Conhece todos os vizinhos da rua, as suas preocupações e anseios. Neste local a porta está sempre aberta e pronta para ajudar quem necessita. Seja para beber um chocolate quente, num dia gélido de inverno, para um bom dia ocasional, ou simplesmente para adoçar aqueles dias mais tristes.
Marta Cruz é o cérebro e as mãos de todo o projeto da Miss Brownie. Um estabelecimento acolhedor e intimista, no número 5 da rua Rodrigo Reinel, no Restelo – freguesia de Belém – entre a escola EB Moinhos do Restelo e o mítico estádio do Clube de Futebol “Os Belenenses”. Advogada por vocação, quis o destino que descobrisse a paixão pela pastelaria. Já lá vai quase uma década. Fala com carinho do seu trabalho. “É mais que uma paixão, é uma missão. Gosto imenso do que faço e ainda bem que decidi escolher este caminho.”

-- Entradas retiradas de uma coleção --
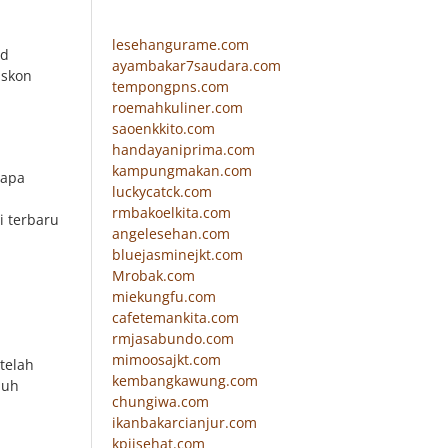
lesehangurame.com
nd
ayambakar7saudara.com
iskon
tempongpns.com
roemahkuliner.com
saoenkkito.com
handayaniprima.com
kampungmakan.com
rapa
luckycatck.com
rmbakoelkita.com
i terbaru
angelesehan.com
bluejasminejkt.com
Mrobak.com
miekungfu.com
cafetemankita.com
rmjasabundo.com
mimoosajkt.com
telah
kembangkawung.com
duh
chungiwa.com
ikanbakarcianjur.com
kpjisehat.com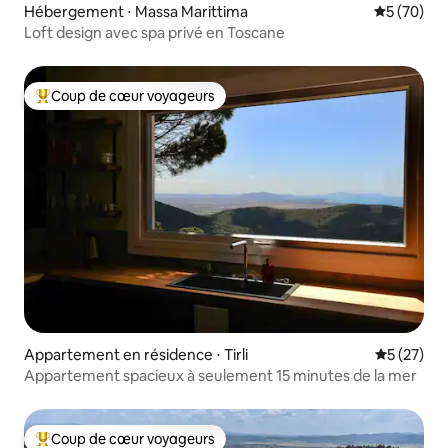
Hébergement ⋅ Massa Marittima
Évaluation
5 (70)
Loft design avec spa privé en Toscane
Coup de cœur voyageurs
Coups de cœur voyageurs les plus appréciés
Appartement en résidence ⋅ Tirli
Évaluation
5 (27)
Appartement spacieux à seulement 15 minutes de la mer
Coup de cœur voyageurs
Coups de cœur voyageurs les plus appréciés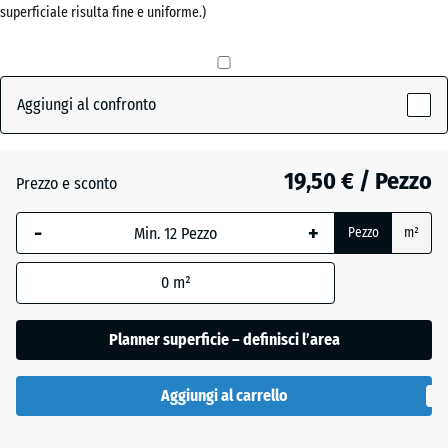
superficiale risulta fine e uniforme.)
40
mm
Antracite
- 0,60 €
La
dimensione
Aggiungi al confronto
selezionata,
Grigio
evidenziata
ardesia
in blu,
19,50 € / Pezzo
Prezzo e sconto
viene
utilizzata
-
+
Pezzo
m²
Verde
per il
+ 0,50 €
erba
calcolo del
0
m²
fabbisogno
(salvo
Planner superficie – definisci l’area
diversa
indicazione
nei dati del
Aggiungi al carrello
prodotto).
--
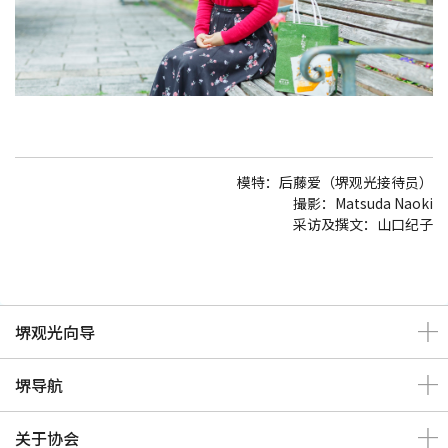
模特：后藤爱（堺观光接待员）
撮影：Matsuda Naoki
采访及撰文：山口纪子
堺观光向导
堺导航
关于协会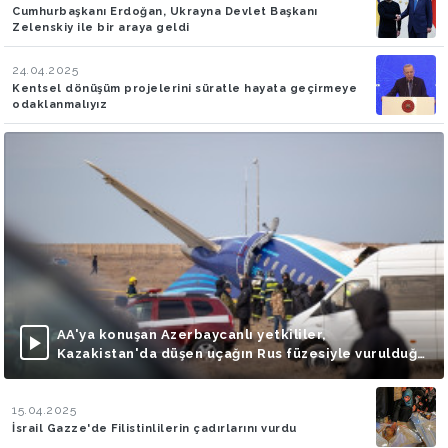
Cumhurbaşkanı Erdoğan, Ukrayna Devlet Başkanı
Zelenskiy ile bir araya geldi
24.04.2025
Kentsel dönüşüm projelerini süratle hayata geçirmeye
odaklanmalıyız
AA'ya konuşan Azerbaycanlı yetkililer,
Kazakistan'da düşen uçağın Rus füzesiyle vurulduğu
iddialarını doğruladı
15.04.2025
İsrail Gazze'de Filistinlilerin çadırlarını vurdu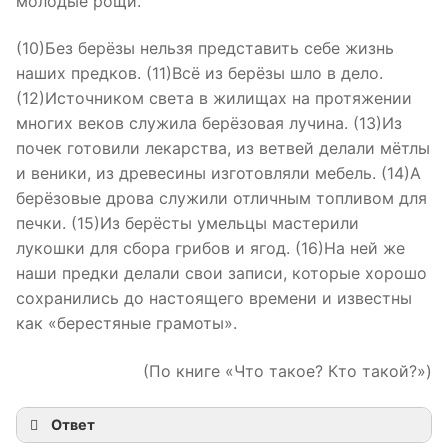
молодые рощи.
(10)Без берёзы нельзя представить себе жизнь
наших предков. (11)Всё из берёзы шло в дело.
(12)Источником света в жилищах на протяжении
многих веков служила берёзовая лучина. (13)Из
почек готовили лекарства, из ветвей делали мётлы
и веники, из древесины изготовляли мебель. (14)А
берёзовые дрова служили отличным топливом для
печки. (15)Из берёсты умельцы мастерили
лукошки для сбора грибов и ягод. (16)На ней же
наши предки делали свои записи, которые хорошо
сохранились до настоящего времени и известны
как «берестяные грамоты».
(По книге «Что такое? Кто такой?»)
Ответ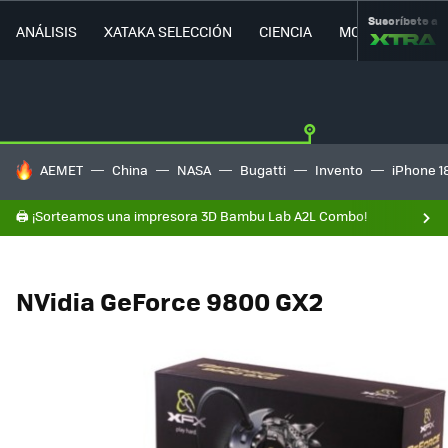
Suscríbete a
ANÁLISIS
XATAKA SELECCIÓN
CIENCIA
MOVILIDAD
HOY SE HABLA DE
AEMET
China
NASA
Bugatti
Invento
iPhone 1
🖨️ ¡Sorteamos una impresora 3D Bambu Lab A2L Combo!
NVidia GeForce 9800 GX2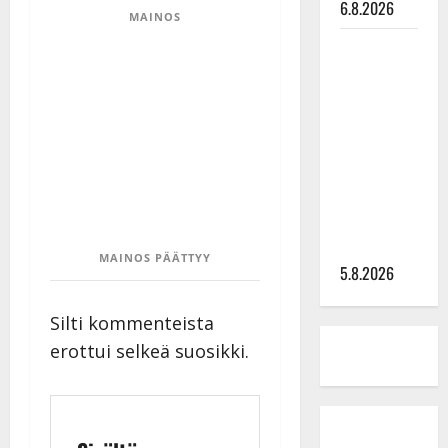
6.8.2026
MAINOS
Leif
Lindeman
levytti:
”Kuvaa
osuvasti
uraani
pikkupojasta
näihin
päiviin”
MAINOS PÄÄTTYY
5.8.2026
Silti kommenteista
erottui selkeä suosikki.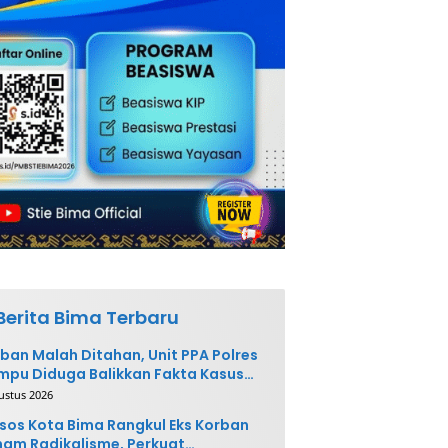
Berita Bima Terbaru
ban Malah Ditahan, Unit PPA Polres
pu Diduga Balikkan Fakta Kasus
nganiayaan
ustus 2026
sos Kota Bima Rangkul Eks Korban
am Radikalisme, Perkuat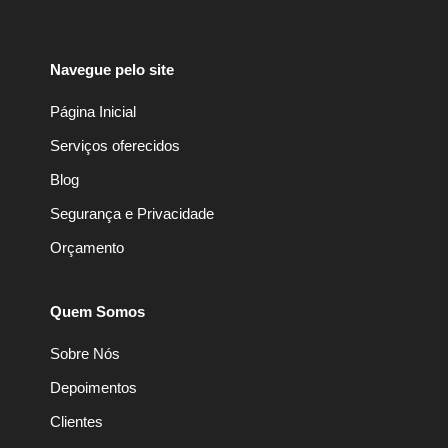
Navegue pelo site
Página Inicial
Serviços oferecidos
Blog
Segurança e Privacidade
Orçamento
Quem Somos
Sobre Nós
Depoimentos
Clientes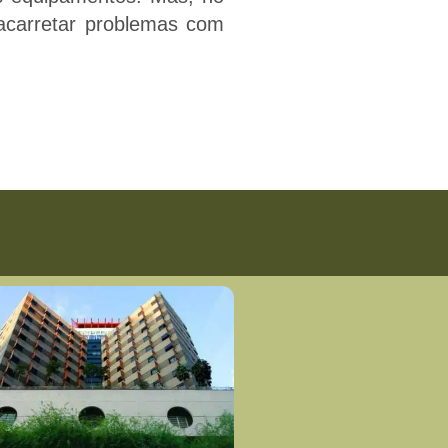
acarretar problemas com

-- Usando a informação --
a: Reescreva em forma de lista, mais curta, o parágrafo do excerto que começa por "Marta Cruz é o cérebro", mantendo os factos principais.
b: Enumere todos os locais que o excerto refere para situar a Miss Brownie.
A listagem não é precisa para resolver estas tarefas.

-- Respostas esperadas --
a:
- Marta Cruz é a mentora e executora de todo o projeto da Miss Brownie.
- A Miss Brownie é um espaço acolhedor e intimista no n.º 5 da rua Rodrigo Reinel, no Restelo (freguesia de Belém).
- Fica entre a escola EB Moinhos do Restelo e o estádio do Clube de Futebol "Os Belenenses".
- Marta Cruz é advogada por vocação e descobriu a paixão pela pastelaria há quase uma década.
- Considera o seu trabalho mais do que uma paixão, uma missão, e está contente com o caminho que escolheu.

b:
- Rua Rodrigo Reinel (n.º 5)
- Restelo
- Freguesia de Belém
- Escola EB Moinhos do Restelo
- Estádio do Clube de Futebol "Os Belenenses"